The xTensor memory management framework employs a method of pre-allocated physical memory page pools + contiguous virtual address mapping. It achieves efficient dynamic memory management through dynamic on-demand mapping of physical pages, reuse of reusable memory pages (Reusable), and optimized scheduling with asynchronous pre-mapping. Combined with NPU operator adaptation (such as virtual address FlashMLA), it results in improved memory utilization and reduced latency.

Algorithm-Driven Layer¶

PD Separation¶

xLLM fully supports PD separation scenarios, enabling efficient management of PD instances, communication between PD instances, and KV cache transfer.

Global Scheduling¶

xLLM provides intelligent, full-lifecycle resource scheduling management for requests and instances.

Instance Scheduling¶

We have implemented various instance scheduling strategies to select how to assign instances to more suitable ones. These include a simple Round Robin strategy, a prefix cache-aware strategy based on the prefix cache hit rate of requests on each instance, and a KV cache-aware strategy based on the free memory level of instances. Furthermore, for PD separation scenarios, where static PD ratios often struggle with traffic fluctuations and sudden changes in request input/output lengths, we implemented an adaptive PD dynamic scheduler responsible for global instance allocation for online requests and runtime PD dynamic adjustment.

Request Scheduling¶

We have implemented various request scheduling strategies supporting continuous batching, including chunked prefill, prefill priority, decode priority, and other batch strategies, all while fully supporting PD separation scenarios.
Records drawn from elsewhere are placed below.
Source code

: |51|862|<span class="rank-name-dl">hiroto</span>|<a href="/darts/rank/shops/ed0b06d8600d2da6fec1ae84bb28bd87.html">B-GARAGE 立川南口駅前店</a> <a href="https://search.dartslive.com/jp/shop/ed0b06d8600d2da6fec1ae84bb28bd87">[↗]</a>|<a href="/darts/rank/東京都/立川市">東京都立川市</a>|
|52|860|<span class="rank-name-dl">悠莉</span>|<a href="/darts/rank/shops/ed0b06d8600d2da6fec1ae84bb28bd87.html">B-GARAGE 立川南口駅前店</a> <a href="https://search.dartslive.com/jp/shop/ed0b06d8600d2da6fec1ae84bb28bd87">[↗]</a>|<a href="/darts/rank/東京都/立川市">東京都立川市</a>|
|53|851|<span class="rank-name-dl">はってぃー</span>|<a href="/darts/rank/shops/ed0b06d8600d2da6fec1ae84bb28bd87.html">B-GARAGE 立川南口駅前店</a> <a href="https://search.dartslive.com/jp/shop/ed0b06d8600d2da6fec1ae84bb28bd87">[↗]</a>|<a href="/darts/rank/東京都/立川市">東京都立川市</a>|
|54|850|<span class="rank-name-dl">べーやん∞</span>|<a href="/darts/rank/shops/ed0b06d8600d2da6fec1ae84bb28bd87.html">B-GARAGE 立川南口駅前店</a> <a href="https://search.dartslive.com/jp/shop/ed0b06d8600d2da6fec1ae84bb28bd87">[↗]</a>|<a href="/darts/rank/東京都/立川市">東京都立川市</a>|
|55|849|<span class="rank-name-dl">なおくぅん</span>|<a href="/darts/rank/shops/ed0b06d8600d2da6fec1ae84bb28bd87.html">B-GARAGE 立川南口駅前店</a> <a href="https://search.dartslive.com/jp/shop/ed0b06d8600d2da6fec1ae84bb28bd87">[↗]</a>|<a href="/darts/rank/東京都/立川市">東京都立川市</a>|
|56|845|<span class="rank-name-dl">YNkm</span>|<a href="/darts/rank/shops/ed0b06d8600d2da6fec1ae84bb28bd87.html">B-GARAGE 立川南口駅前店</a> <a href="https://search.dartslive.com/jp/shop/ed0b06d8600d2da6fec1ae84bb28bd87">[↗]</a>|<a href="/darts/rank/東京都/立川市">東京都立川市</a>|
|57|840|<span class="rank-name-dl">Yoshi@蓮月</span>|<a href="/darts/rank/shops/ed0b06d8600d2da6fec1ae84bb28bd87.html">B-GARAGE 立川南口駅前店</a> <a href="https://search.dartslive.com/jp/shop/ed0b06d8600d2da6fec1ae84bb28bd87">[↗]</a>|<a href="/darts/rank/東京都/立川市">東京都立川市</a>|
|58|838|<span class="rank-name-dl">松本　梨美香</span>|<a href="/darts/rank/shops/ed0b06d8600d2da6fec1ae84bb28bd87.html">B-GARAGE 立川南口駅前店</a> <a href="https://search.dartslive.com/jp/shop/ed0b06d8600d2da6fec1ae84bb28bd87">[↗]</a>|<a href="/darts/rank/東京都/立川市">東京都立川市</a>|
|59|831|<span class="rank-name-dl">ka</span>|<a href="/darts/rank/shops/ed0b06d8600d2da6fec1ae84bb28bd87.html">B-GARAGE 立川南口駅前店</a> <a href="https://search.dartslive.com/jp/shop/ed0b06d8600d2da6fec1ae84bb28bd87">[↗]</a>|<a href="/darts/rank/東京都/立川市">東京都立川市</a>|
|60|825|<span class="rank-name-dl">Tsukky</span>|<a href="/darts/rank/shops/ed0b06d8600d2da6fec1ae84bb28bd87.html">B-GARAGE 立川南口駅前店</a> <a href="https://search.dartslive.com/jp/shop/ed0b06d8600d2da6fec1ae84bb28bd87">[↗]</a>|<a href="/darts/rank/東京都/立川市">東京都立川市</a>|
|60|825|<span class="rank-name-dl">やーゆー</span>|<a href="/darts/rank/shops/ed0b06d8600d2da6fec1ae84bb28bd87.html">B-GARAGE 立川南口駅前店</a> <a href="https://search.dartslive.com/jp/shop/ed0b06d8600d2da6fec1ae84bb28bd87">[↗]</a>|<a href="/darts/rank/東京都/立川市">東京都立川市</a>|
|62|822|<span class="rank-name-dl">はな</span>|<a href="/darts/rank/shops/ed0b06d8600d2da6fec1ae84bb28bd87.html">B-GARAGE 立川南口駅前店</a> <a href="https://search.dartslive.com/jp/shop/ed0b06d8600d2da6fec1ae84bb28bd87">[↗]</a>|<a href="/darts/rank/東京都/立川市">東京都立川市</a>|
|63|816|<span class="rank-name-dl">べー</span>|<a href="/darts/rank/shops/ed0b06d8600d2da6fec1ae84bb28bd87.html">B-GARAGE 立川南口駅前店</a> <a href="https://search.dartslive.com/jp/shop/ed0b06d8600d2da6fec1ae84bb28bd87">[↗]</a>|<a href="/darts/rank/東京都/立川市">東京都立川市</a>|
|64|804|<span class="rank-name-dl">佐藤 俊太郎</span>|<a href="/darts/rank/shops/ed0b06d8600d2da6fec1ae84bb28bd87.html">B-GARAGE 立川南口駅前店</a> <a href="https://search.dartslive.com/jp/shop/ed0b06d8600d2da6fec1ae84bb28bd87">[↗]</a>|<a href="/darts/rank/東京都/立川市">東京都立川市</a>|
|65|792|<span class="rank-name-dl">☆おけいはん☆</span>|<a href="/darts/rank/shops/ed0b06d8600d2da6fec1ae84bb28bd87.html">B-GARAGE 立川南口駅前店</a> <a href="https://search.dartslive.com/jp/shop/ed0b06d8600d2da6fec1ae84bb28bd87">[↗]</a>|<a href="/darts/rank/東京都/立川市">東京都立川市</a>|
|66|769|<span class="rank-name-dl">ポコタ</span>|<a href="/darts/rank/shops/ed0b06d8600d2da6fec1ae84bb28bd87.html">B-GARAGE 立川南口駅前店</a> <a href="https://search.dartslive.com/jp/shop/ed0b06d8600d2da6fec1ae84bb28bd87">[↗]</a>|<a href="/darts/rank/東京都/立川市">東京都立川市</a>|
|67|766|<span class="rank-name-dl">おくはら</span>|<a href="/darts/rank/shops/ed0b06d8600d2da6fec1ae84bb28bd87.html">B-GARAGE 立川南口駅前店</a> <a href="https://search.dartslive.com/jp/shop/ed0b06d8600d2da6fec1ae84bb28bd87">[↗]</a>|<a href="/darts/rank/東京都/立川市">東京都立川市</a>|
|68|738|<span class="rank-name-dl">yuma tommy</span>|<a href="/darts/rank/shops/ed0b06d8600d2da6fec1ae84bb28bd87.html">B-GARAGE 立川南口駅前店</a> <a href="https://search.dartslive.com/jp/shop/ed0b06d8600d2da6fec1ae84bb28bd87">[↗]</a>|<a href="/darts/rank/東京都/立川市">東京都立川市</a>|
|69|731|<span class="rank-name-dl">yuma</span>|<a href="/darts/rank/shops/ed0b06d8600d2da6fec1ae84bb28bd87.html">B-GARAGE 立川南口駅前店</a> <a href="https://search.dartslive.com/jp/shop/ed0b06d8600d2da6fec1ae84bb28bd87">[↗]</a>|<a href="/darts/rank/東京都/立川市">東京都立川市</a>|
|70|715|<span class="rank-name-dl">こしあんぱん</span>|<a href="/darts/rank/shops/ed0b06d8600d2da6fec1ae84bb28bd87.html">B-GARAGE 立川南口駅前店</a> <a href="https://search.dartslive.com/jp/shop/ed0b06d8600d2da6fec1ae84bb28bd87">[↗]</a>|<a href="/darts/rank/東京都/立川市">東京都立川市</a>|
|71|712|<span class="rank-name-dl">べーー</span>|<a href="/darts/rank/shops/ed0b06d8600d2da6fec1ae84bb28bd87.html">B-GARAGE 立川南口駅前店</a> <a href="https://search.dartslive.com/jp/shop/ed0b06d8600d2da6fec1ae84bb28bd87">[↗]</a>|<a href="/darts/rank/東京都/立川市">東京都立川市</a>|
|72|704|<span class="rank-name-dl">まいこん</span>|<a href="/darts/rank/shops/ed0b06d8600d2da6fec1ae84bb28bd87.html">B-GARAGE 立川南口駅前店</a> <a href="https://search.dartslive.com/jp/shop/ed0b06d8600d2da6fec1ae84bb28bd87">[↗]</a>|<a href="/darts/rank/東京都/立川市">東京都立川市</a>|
Global KV Cache Management¶

Utilizes ETCD as a metadata service middleware at the global level for cluster service registration, load information synchronization, and global cache state management. Each compute instance maintains a local multi-level cache pool. Regarding scheduling strategy, the system adopts a dynamic decision-making mechanism based on KV cache: it first performs prefix matching detection, calculates the KV cache reuse rate of candidate nodes, and finally selects the node with the optimal comprehensive performance for processing, achieving dynamic offloading and migration of KV cache.

Speculative Inference¶

xLLM incorporates an optimized speculative inference algorithm that generates multiple tokens at once to boost throughput. xLLM reduces communication costs by下沉 (sinking) the speculative module and optimizes speculative inference computation through methods like overlapping scheduling and computation timelines and reducing operator data movement in speculative scenarios.

MoE Load Balancing¶

xLLM implements expert weight updates based on historical expert load statistics for MoE models. During inference, it achieves effective dynamic load balancing through efficient expert load statistics and double-buffered, seamless expert weight updates.

Multimodal Support¶

xLLM provides comprehensive support for various multimodal models, including Qwen2-VL and MiniCPMV.